Live album by Rainbow
- Released: 24 May 2006
- Recorded: 1976
- Genre: Hard rock, heavy metal
- Length: 4:41:57
- Label: Virgin Japan

Rainbow live albums chronology
| Live in Germany 1976 (1990) | Deutschland Tournee 1976 (2006) | Live in Munich 1977 (2006) |

= Deutschland Tournee 1976 =

Deutschland Tournee 1976 is a 6-CD box-set released by the British hard rock band Rainbow in 2006, featuring live material from 3 concerts of the band's 1976 tour of West Germany, being Cologne on 25 September 1976, Düsseldorf on 27 September 1976, and Nürnberg on 28 September 1976. The complete set of 6 CDs was released only in Japan as a box-set. In Europe all three concerts would be released subsequently as separate double-CD sets, in jewel-cases, with the same track listings and CD timings.

= = = = = = =

■ Task set ■
**A.** Answer these questions from the Deutschland Tournee 1976 text:
(i) Which label issued the box-set?
(ii) What total length does the text give for it?
(iii) In which three cities were the featured concerts held?
**B.** Return everything in the Deutschland Tournee 1976 text from "Rainbow live albums" down to "and CD timings.", copied exactly.

■ Listed entries ■
= = = = = = =

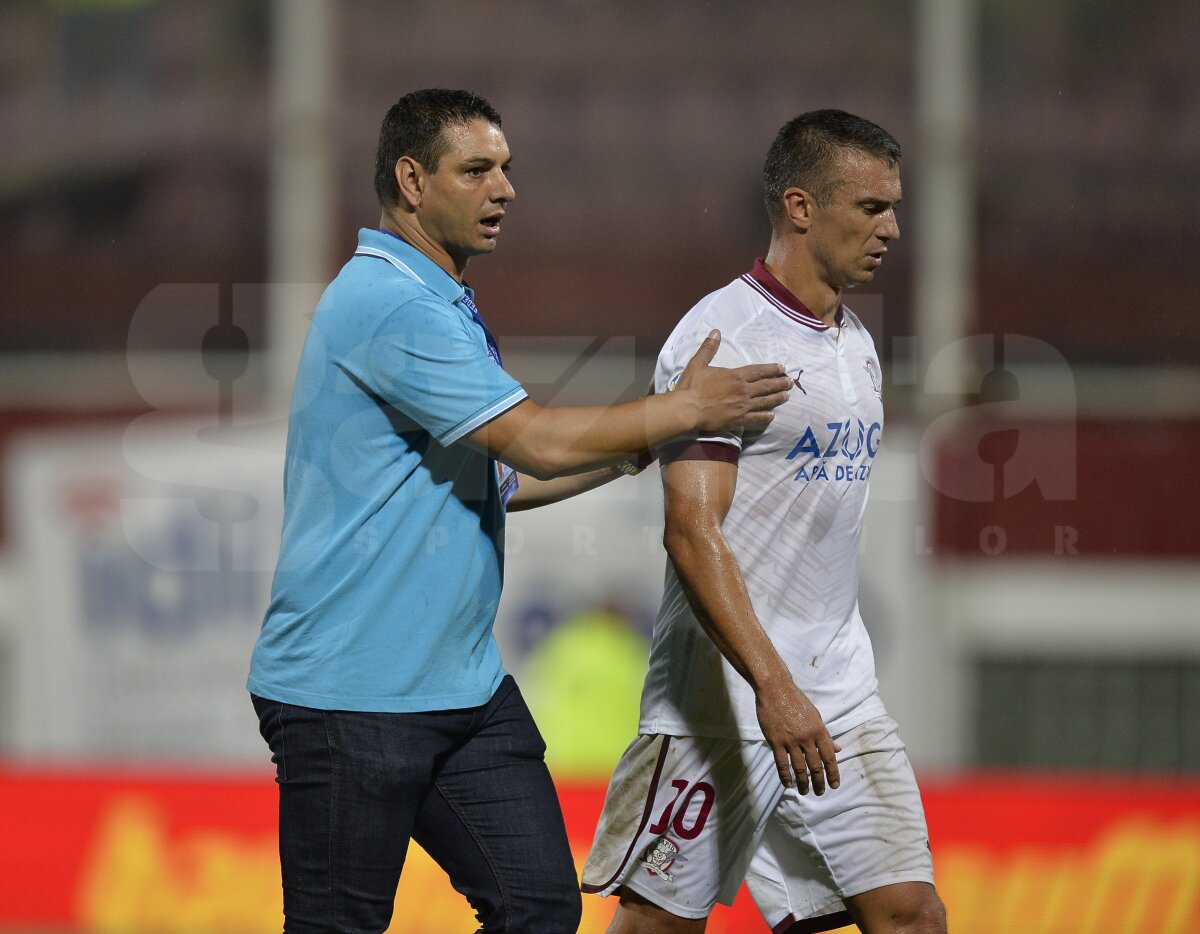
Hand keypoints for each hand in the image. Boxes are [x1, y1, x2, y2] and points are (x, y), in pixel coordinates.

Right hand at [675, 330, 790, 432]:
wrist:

= = = = = = =

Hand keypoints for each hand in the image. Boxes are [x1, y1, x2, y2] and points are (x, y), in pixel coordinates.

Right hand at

= = = = = = =

■ Numbered answers ■
**A.**
(i) Virgin Japan
(ii) 4:41:57
(iii) Cologne, Düsseldorf, and Nürnberg

**B.**
Rainbow live albums chronology
| Live in Germany 1976 (1990) | Deutschland Tournee 1976 (2006) | Live in Munich 1977 (2006) |

= Deutschland Tournee 1976 =

Deutschland Tournee 1976 is a 6-CD box-set released by the British hard rock band Rainbow in 2006, featuring live material from 3 concerts of the band's 1976 tour of West Germany, being Cologne on 25 September 1976, Düsseldorf on 27 September 1976, and Nürnberg on 28 September 1976. The complete set of 6 CDs was released only in Japan as a box-set. In Europe all three concerts would be released subsequently as separate double-CD sets, in jewel-cases, with the same track listings and CD timings.